Greek Gods and the Olympics: From Myth to Reality

When we explore the birth of the Olympic games we come across several foundational legends that are embedded in myth, naturally Zeus sits in the epicenter of it all, but on the outer rims we are introduced to the heroes that contributed to the Olympic spirit and formation. Having said all this we cannot however, form one general assumption on the mythological beginning and history of the games, because evidence stems from more than one stratum. It is wise to commence with the early myths and work our way forward in order to establish how the Gods might have contributed to the very fundamentals that constituted the onset of the Olympic games. Bear in mind that the Greek myths were a shifting paradigm, one that moved fluidly with the ideologies of the Ancient Greeks.  

GREECE - CIRCA 1960: A stamp printed in Greece from the "Olympic Games, Rome" issue shows sprinting, circa 1960. (Image purchased from Shutterstock)
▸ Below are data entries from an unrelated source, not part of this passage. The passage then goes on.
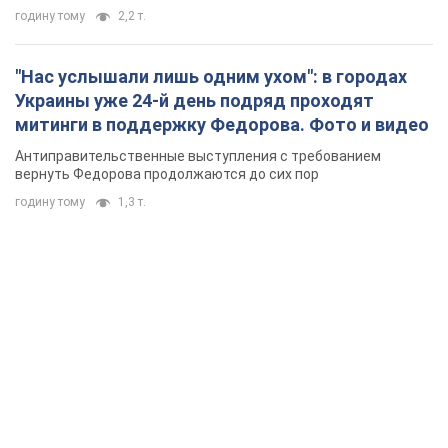
годину тому
2,2 т.
"Нас услышали лишь одним ухом": в городах
Украины уже 24-й день подряд проходят
митинги в поддержку Федорова. Фото и видео
Антиправительственные выступления с требованием
вернуть Федорова продолжаются до сих пор
годину тому
1,3 т.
In the 13th Century BCE on the hill of Kronus, the early immigrants made sacrifices at the altar of Gaia and preformed rituals in honour of the goddess. Festivals were held in honor of the fertility goddess because the people believed that land its self was connected to the gods and goddesses and everything around them arose directly from the gods.

In the 12th Century BCE, the Achaeans arrived from the north and laid claim to the area then the worship of the goddesses disappeared and in their place the great Olympian father, Zeus was instituted. One myth tells the story of how Zeus cast a thunderbolt and it landed at Olympia, and there where the bolt scorched the earth, a temple was erected to honor him.

The Ancient authors that have gifted us with their literary works wrote their accounts many centuries after the commencement of the Olympic games.  One of the Western Canonical poets Pindar, attributes the foundation of the games to the legend of Hercules. The myth goes a little something like this; one of Heracles labors was to clean the stables of Augeas which where never cleaned and several feet deep in animal dung.  So Hercules bargained with Augeas that if he should clean the stables in a day he would receive a tenth of Augeas cattle. Augeas agreed, believing that it would be unmanageable. Hercules accomplished his task by diverting a near by river through the stables. Augeas refused to pay Hercules, so he killed Augeas and his sons and took all the spoils to Pisa. There he carved a sacred precedent in honour of his father Zeus. The best items from the picking were offered as dedications to Zeus and hence the birth of the Olympic games commenced. Whilst this is not the only version of a foundational myth, it does claim more popularity than some of the more gruesome myths. 

Athletics were an integral part of Greek society and all that it encompassed because it was an act of worship, by participating the athletes were honoring the gods. Religion was the focus of the games and the most important part was the sacrifice, which took place on day three of the festival.  A procession would walk through Olympia and to the temple of Zeus where a multitude of oxen would be sacrificed. In the evening they would burn the oxen as offerings to the god Zeus, this was followed by a banquet for all the attendees. The games ran for five days and included; boxing, wrestling, discuss and running.  These games were a competition of greatness. There was no second or third status, only the position of one victor. To succeed meant that brutality was a given in the process but not without structure and rules. Winning was everything because the victor received more than the olive wreath upon his head. The winner would be seen as a demi-god. The victor’s home city would bestow on the winner honours fit for a king, a life time pension, olive oil supplies, seats at the theater and many other privileges including that of a priesthood if the victor desired it.

The olive wreath also known as kotinos was the prize for the winner at the ancient Olympic Games. (Image purchased from Shutterstock)

To illuminate how the Ancient Greeks saw and participated in the Olympic games we must understand that they were an extremely competitive society, who were driven by excellence and there was no room for second best. The Olympic games were one of the oldest Greek festivals, people travelled from every corner of the Ancient world to participate in a five-day event that showcased sporting brilliance.

The modern day Olympics also brings together Athletes and people from all over the globe. For the duration of the games people cheer each other on in good spirit and support. The Ancient and modern athlete share one thing in common; they are both worshiped as something divine, with the distinction being the ancient athlete was given a wreath and material provisions and the modern is awarded with a gold medal and sponsorship. There is an un-doubtable echo that the victors today are also seen as sporting demi-gods.